White Cargo is a 1930 sound part-talkie British drama film directed by J.B. Williams and starring Leslie Faber, John F. Hamilton and Maurice Evans. While the film has a few sequences with audible dialog, the majority of the film featured a synchronized musical score with sound effects.
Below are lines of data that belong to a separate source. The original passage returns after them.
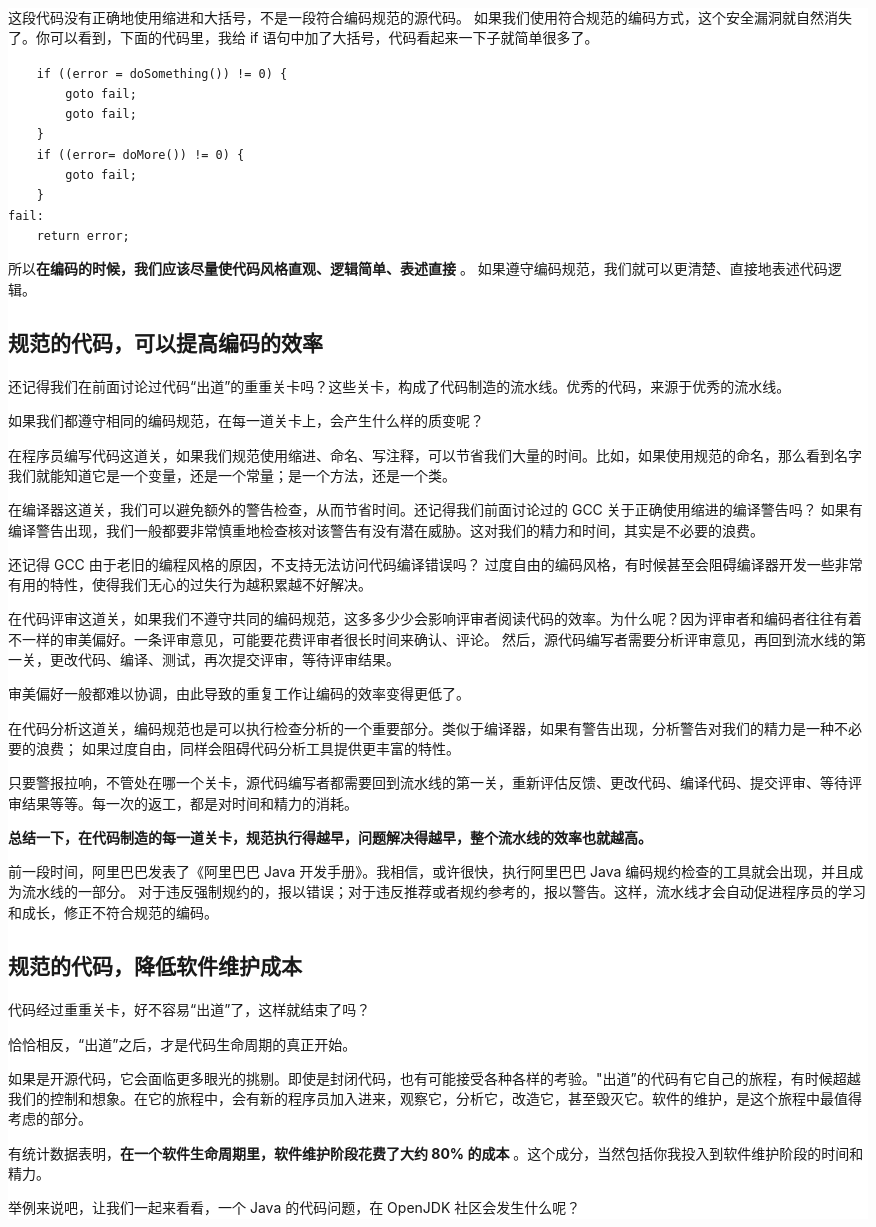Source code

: 
这段代码没有正确地使用缩进和大括号，不是一段符合编码规范的源代码。 如果我们使用符合规范的编码方式，这个安全漏洞就自然消失了。你可以看到，下面的代码里，我给
if 语句中加了大括号，代码看起来一下子就简单很多了。

    
    
        if ((error = doSomething()) != 0) {
            goto fail;
            goto fail;
        }
        if ((error= doMore()) != 0) {
            goto fail;
        }
    fail:
        return error;
    

所以**在编码的时候，我们应该尽量使代码风格直观、逻辑简单、表述直接** 。 如果遵守编码规范，我们就可以更清楚、直接地表述代码逻辑。

## 规范的代码，可以提高编码的效率

还记得我们在前面讨论过代码“出道”的重重关卡吗？这些关卡，构成了代码制造的流水线。优秀的代码，来源于优秀的流水线。

如果我们都遵守相同的编码规范，在每一道关卡上，会产生什么样的质变呢？

在程序员编写代码这道关，如果我们规范使用缩进、命名、写注释，可以节省我们大量的时间。比如，如果使用规范的命名，那么看到名字我们就能知道它是一个变量，还是一个常量；是一个方法，还是一个类。

在编译器这道关，我们可以避免额外的警告检查，从而节省时间。还记得我们前面讨论过的 GCC 关于正确使用缩进的编译警告吗？
如果有编译警告出现，我们一般都要非常慎重地检查核对该警告有没有潜在威胁。这对我们的精力和时间，其实是不必要的浪费。

还记得 GCC 由于老旧的编程风格的原因，不支持无法访问代码编译错误吗？
过度自由的编码风格，有时候甚至会阻碍编译器开发一些非常有用的特性，使得我们无心的过失行为越积累越不好解决。

在代码评审这道关，如果我们不遵守共同的编码规范，这多多少少会影响评审者阅读代码的效率。为什么呢？因为评审者和编码者往往有着不一样的审美偏好。一条评审意见，可能要花费评审者很长时间来确认、评论。
然后，源代码编写者需要分析评审意见，再回到流水线的第一关，更改代码、编译、测试，再次提交评审，等待评审结果。

审美偏好一般都难以协调，由此导致的重复工作让编码的效率变得更低了。

在代码分析这道关，编码规范也是可以执行检查分析的一个重要部分。类似于编译器，如果有警告出现，分析警告对我们的精力是一种不必要的浪费；
如果过度自由，同样会阻碍代码分析工具提供更丰富的特性。

只要警报拉响，不管处在哪一个关卡，源代码编写者都需要回到流水线的第一关，重新评估反馈、更改代码、编译代码、提交评审、等待评审结果等等。每一次的返工，都是对时间和精力的消耗。

**总结一下，在代码制造的每一道关卡，规范执行得越早，问题解决得越早，整个流水线的效率也就越高。**

前一段时间，阿里巴巴发表了《阿里巴巴 Java 开发手册》。我相信，或许很快，执行阿里巴巴 Java 编码规约检查的工具就会出现，并且成为流水线的一部分。
对于违反强制规约的，报以错误；对于违反推荐或者规约参考的，报以警告。这样，流水线才会自动促进程序员的学习和成长，修正不符合规范的编码。

## 规范的代码，降低软件维护成本

代码经过重重关卡，好不容易“出道”了，这样就结束了吗？

恰恰相反，“出道”之后，才是代码生命周期的真正开始。

如果是开源代码，它会面临更多眼光的挑剔。即使是封闭代码，也有可能接受各种各样的考验。"出道”的代码有它自己的旅程，有时候超越我们的控制和想象。在它的旅程中，会有新的程序员加入进来，观察它，分析它，改造它，甚至毁灭它。软件的维护，是这个旅程中最值得考虑的部分。

有统计数据表明，**在一个软件生命周期里，软件维护阶段花费了大约 80% 的成本** 。这个成分，当然包括你我投入到软件维护阶段的时间和精力。

举例来说吧，让我们一起来看看，一个 Java 的代码问题，在 OpenJDK 社区会发生什么呢？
The majority of the film was photographed at Twickenham Studios, while the talking sequences were filmed at Whitehall Studios, Elstree which was wired for sound recording.

A Hollywood production, by Metro-Goldwyn-Mayer, White Cargo 1942, stars Hedy Lamarr and Walter Pidgeon.

==Cast==
- Leslie Faber as Weston
- John F. Hamilton as Ashley
- Maurice Evans as Langford
- Sebastian Smith as Doctor
- Humberston Wright as Missionary
- Henri De Vries as Skipper
- George Turner as Mate
- Tom Helmore as Worthing
- Gypsy Rhoumaje as Tondelayo (as Gypsy Rhouma)

==Music==
The film features a theme song entitled “White Cargo,” by Alexander Stewart (words) and Manlio Diveroli (music). Also featured on the soundtrack is a song entitled “Tondelayo,” by Stanley Hill (words) and Noel Gay (music).

==Bibliography==
- Warren, Patricia. British Film Studios: An Illustrated History. Batsford, 2001.
- Wood, Linda. British Films, 1927-1939. British Film Institute, 1986.